[Structured pose outputs]
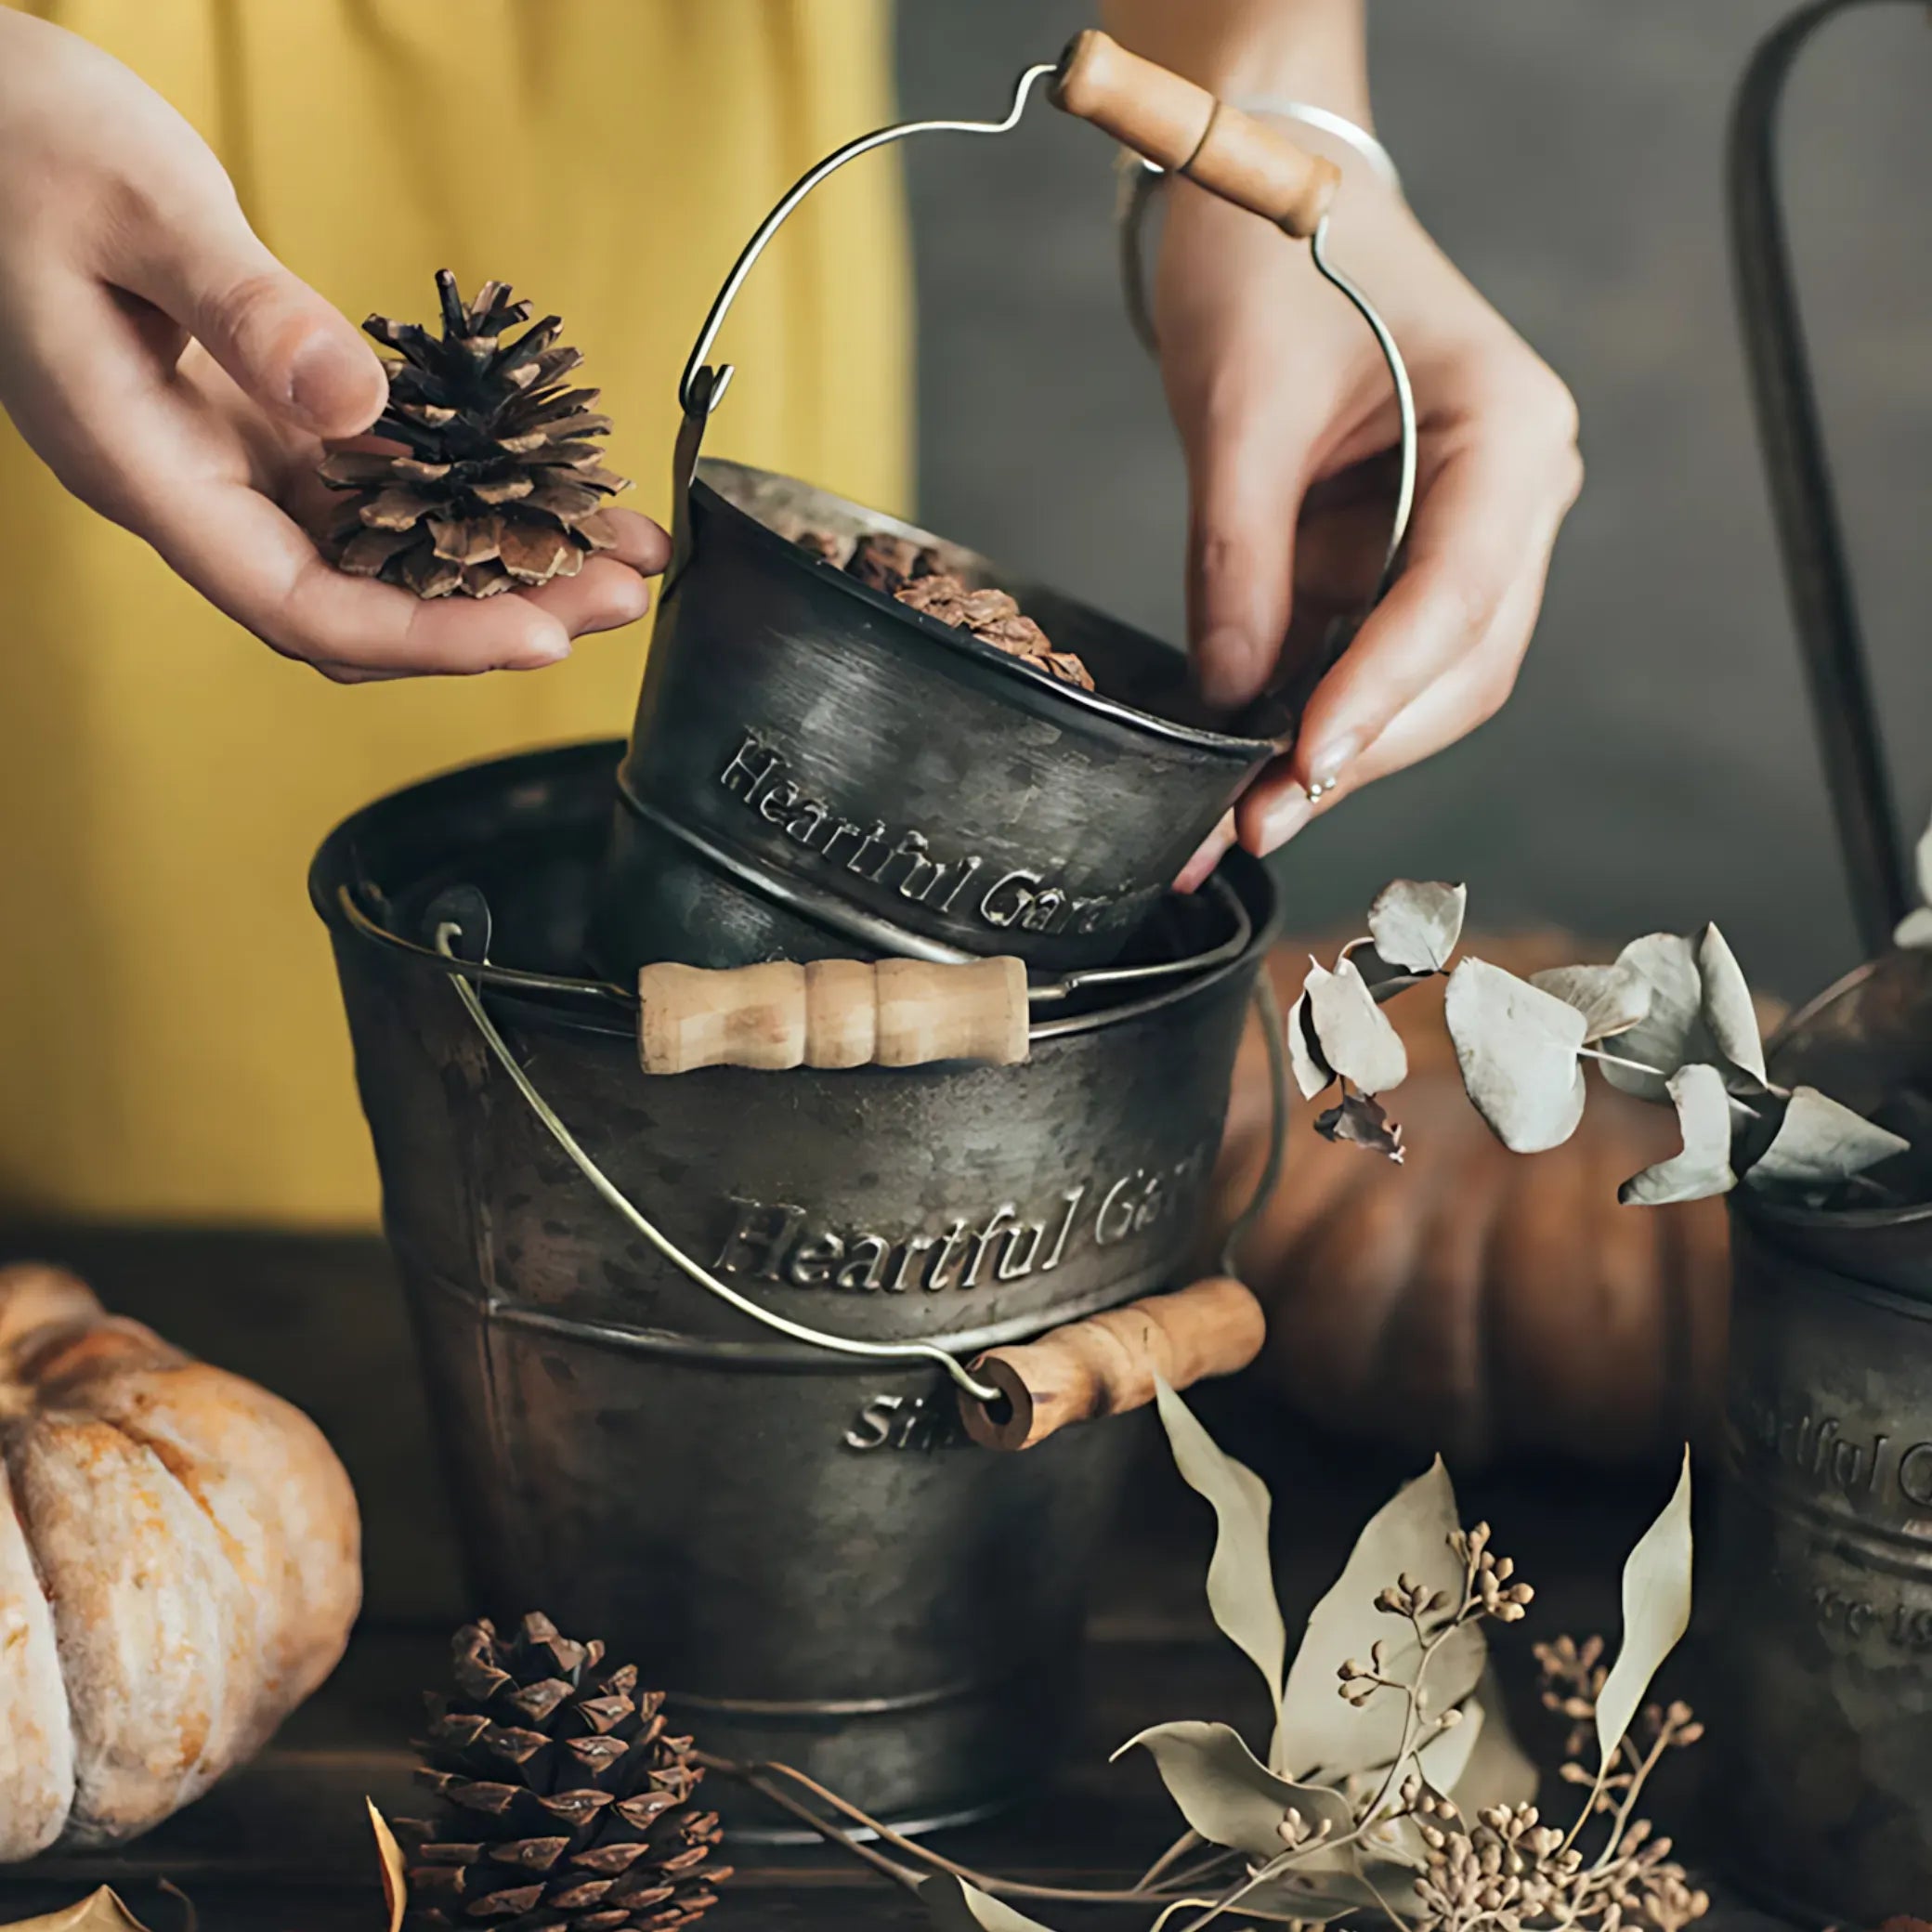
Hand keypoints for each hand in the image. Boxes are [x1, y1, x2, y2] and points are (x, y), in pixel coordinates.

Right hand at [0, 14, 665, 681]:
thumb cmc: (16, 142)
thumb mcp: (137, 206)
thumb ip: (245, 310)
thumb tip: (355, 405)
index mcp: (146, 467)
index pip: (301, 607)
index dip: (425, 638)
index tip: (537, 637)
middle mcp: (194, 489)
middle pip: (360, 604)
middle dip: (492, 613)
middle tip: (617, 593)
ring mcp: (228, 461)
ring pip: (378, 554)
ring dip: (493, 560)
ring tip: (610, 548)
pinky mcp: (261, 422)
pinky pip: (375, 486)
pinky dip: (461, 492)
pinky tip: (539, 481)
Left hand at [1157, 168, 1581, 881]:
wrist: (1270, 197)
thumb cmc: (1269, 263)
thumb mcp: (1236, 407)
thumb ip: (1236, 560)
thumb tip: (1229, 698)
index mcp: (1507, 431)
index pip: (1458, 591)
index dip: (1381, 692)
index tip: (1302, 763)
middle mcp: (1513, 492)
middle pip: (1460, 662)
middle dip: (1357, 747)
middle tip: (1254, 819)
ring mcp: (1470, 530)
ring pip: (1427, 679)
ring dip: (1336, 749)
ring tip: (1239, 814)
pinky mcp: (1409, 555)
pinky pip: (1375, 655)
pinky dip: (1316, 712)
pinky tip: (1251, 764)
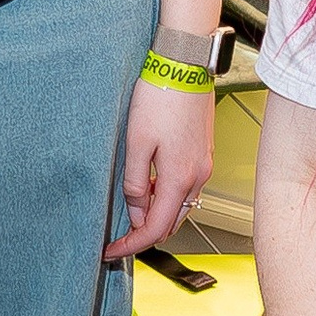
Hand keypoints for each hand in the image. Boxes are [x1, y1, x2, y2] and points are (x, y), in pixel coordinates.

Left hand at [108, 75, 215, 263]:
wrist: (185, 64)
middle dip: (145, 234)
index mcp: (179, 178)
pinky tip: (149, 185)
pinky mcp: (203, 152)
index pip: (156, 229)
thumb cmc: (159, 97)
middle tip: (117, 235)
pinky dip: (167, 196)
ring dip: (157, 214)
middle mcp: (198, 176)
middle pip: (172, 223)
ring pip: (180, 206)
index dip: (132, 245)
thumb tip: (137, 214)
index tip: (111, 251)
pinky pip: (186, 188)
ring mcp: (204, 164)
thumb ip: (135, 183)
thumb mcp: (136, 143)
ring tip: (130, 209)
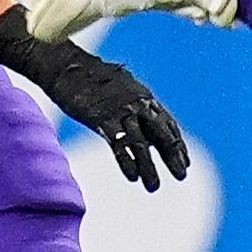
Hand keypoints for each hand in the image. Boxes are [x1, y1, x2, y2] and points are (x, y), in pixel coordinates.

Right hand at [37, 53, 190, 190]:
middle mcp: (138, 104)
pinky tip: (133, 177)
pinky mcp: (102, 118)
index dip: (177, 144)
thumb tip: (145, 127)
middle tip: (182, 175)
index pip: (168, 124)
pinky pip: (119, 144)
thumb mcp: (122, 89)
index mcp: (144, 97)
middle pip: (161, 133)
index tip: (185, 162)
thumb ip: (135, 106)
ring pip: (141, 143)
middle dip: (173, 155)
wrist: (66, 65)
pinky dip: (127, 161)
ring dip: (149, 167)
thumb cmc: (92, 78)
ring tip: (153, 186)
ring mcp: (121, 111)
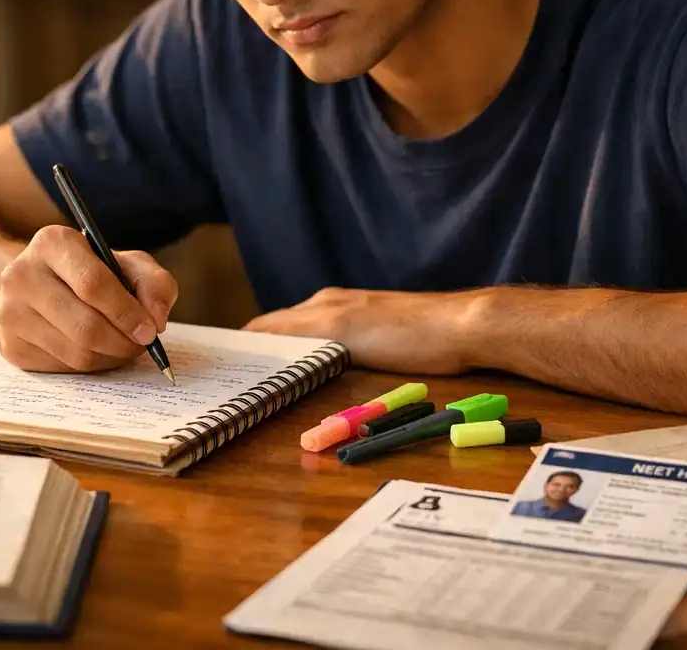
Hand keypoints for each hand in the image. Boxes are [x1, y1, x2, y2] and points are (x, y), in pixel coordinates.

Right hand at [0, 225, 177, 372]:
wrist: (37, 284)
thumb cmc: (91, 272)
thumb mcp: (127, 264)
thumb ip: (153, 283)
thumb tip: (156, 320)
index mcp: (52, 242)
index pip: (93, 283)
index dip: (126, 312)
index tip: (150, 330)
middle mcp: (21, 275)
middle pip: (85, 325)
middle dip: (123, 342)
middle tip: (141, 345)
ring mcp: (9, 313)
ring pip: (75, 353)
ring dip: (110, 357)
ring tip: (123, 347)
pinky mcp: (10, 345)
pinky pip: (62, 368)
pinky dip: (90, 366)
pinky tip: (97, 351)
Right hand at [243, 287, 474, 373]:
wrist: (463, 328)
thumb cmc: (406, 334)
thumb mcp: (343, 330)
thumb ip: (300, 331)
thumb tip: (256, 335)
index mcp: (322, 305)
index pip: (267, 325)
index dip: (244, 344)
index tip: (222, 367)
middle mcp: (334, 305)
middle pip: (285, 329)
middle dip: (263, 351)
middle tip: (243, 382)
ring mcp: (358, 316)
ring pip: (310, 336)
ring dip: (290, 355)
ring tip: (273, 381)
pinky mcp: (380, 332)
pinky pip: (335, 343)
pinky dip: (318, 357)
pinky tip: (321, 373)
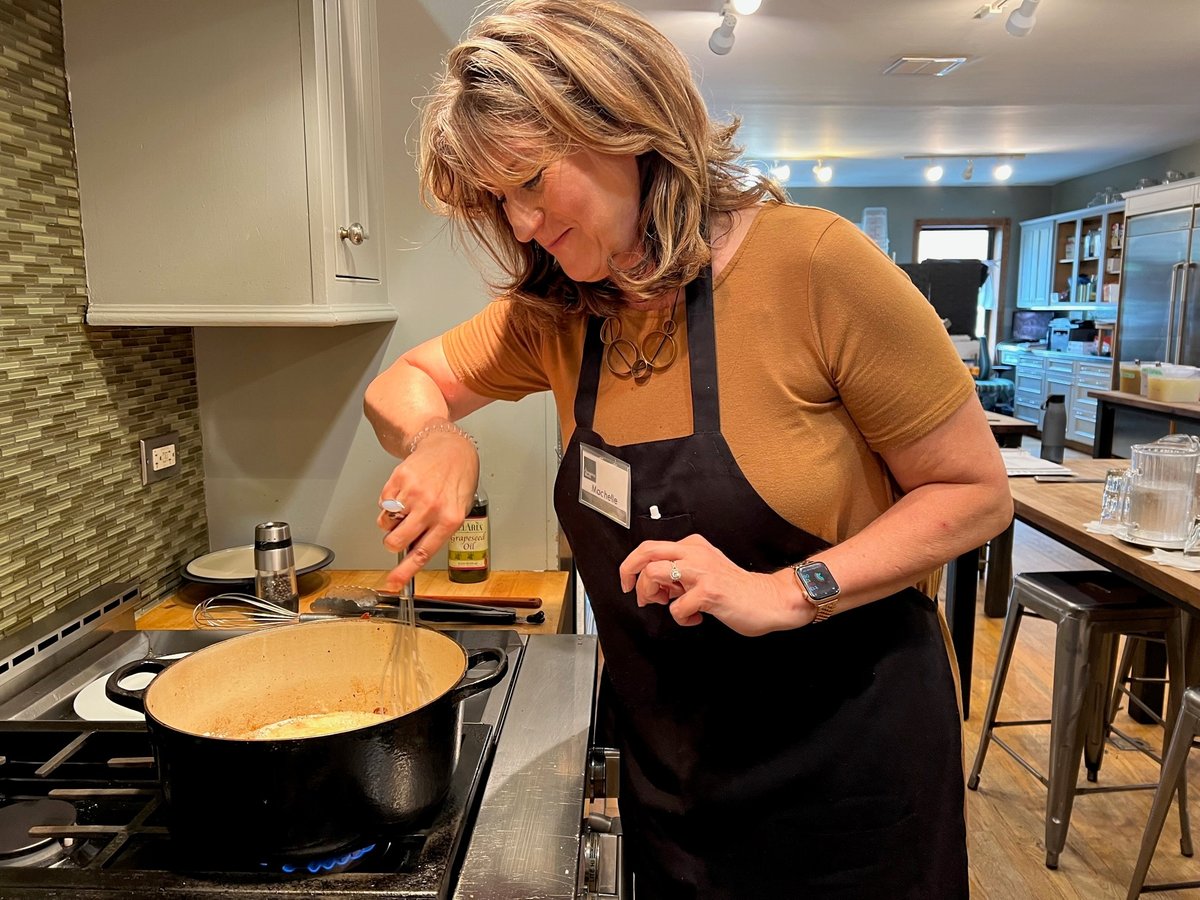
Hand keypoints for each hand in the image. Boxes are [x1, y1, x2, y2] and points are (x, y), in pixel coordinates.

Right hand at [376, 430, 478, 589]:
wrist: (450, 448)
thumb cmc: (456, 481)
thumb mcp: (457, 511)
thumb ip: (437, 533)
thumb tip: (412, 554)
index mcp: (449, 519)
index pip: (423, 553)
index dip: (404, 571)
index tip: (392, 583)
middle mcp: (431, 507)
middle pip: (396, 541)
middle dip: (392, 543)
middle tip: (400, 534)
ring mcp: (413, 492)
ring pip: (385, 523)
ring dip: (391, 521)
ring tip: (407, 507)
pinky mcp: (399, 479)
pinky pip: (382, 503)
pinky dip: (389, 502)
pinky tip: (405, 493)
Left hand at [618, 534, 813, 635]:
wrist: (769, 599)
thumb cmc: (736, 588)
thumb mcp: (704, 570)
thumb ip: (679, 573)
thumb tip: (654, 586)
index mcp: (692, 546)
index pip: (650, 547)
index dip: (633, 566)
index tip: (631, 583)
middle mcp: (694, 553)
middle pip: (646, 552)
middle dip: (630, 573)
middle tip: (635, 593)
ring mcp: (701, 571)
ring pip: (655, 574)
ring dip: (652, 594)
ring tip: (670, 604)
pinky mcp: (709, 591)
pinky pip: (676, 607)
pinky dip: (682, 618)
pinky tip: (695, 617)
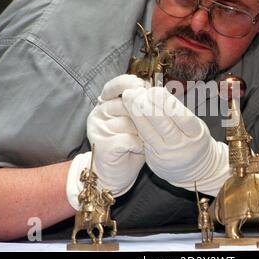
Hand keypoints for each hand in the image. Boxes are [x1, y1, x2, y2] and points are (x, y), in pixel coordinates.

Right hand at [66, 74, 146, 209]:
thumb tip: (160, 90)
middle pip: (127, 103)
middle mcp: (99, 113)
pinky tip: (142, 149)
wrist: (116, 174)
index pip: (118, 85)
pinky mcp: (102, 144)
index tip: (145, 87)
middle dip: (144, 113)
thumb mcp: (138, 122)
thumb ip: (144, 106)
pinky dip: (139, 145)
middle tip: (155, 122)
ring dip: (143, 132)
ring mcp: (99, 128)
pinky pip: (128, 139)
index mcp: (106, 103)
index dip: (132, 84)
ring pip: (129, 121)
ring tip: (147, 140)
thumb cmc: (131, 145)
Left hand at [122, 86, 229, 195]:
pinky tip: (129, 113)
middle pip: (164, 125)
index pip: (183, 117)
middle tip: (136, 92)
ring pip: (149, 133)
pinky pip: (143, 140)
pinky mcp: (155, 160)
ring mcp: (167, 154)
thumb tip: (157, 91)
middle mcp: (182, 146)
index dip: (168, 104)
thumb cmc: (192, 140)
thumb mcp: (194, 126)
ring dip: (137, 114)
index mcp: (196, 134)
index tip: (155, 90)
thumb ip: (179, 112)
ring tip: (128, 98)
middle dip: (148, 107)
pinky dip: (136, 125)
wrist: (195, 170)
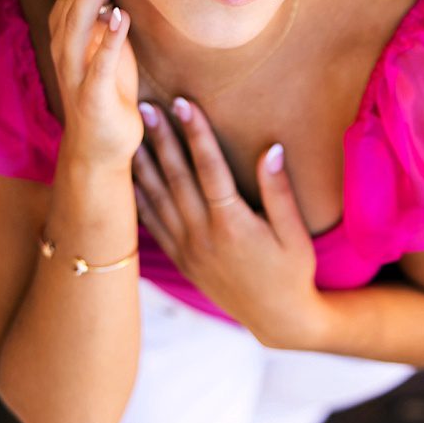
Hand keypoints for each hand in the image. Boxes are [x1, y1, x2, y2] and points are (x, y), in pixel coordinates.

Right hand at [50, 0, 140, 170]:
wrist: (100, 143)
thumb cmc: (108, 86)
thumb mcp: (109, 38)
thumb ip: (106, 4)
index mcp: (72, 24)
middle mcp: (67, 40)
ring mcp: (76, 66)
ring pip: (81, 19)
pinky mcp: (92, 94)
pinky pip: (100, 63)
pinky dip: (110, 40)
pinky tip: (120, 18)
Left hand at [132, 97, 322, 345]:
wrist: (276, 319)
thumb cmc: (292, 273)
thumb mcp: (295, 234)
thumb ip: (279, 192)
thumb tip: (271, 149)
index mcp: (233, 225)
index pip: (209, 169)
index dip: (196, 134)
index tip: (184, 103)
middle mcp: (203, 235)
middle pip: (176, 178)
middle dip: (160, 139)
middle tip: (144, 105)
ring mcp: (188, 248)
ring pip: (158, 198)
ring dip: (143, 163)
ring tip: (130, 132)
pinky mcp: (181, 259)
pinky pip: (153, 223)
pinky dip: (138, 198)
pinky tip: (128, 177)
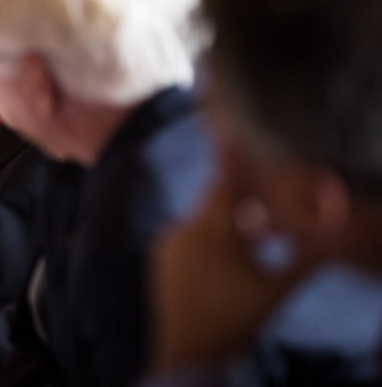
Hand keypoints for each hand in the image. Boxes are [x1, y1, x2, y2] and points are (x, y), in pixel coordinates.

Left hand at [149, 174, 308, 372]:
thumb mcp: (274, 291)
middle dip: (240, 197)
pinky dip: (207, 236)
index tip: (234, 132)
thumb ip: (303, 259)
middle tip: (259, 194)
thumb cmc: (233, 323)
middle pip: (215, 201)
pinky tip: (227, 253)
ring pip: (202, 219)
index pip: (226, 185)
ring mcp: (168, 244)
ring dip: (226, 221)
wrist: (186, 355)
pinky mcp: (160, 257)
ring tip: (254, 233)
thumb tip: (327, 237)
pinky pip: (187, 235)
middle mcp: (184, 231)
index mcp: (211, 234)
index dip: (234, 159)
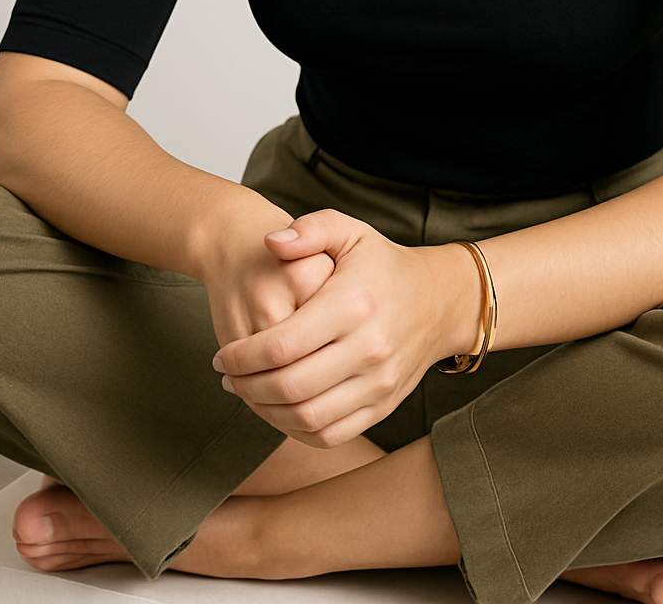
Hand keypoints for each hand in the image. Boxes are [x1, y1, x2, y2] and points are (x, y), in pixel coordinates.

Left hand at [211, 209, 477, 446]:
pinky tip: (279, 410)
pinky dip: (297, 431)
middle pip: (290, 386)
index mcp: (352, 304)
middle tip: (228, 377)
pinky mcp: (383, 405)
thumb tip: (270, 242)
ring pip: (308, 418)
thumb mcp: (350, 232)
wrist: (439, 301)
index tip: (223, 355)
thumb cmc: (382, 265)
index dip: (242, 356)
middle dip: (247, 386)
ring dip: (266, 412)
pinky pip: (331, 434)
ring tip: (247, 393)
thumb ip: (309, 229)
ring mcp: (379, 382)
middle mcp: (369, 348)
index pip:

• [ASSIGNED TASK]: Using the records above, return word for word the lines that begin at the one containing "pinky pip: (382, 503)" and end at the one containing "thumb cmc: (192, 140)", both of them included and no pictures.

• [YOUR RESPONSE]:
pinky pip: (382, 503)
pinky dip: (389, 502)
pinky tip: (405, 493)
Left hand at [618, 534, 813, 635]:
wrist: (769, 599)
thumb cmc: (736, 588)
thumb mcp: (704, 570)
thumb ip: (679, 573)
thumb tip: (654, 586)
index mcp: (692, 546)
index pip: (650, 547)
index dip: (633, 566)
index tip: (631, 583)
middle mcp: (694, 553)
middle pip: (646, 552)
middle dip: (630, 573)
middle tip: (635, 593)
ring mcp: (701, 571)
ring pip: (655, 574)
ring dip: (652, 594)
ring tip: (670, 604)
pinky mcp: (709, 591)
pinky pip: (676, 607)
pinky dip: (682, 618)
pinky tip: (695, 617)
Hand keypoints for each hand in the image. Boxes are [x1, y1, x2, y2] and points are (x, y), in pixel coordinates.

Right hand at [66, 74, 146, 209]:
thumb tip: (160, 90)
middle pip: (127, 103)
middle mcp: (99, 113)
pinky tip: (142, 149)
wrist: (116, 174)
index pip: (118, 85)
pinky mcp: (102, 144)
index tip: (145, 87)
middle dip: (144, 113)
thumb mcp: (138, 122)
thumb ip: (144, 106)
pinky dip: (139, 145)
middle tip: (155, 122)
ring dip: (143, 132)
ring mcp: (99, 128)
pinky pip: (128, 139)
index mcp: (106, 103)
index dip: (132, 84)
ring pip: (129, 121)
ring tip: (147, 140)
thumb cmc: (131, 145)
Left hand at [122, 86, 229, 195]:
pinky tip: (129, 113)
middle pip: (164, 125)
index pip: (183, 117)
middle tip: (136, 92)
ring pip: (149, 133)
pinky pip: (143, 140)
pinky mcp: (155, 160)
ring mcp: (167, 154)
thumb tip: (157, 91)
middle mcp: (182, 146)
index dip: (168, 104)
thumb cmc: (192, 140)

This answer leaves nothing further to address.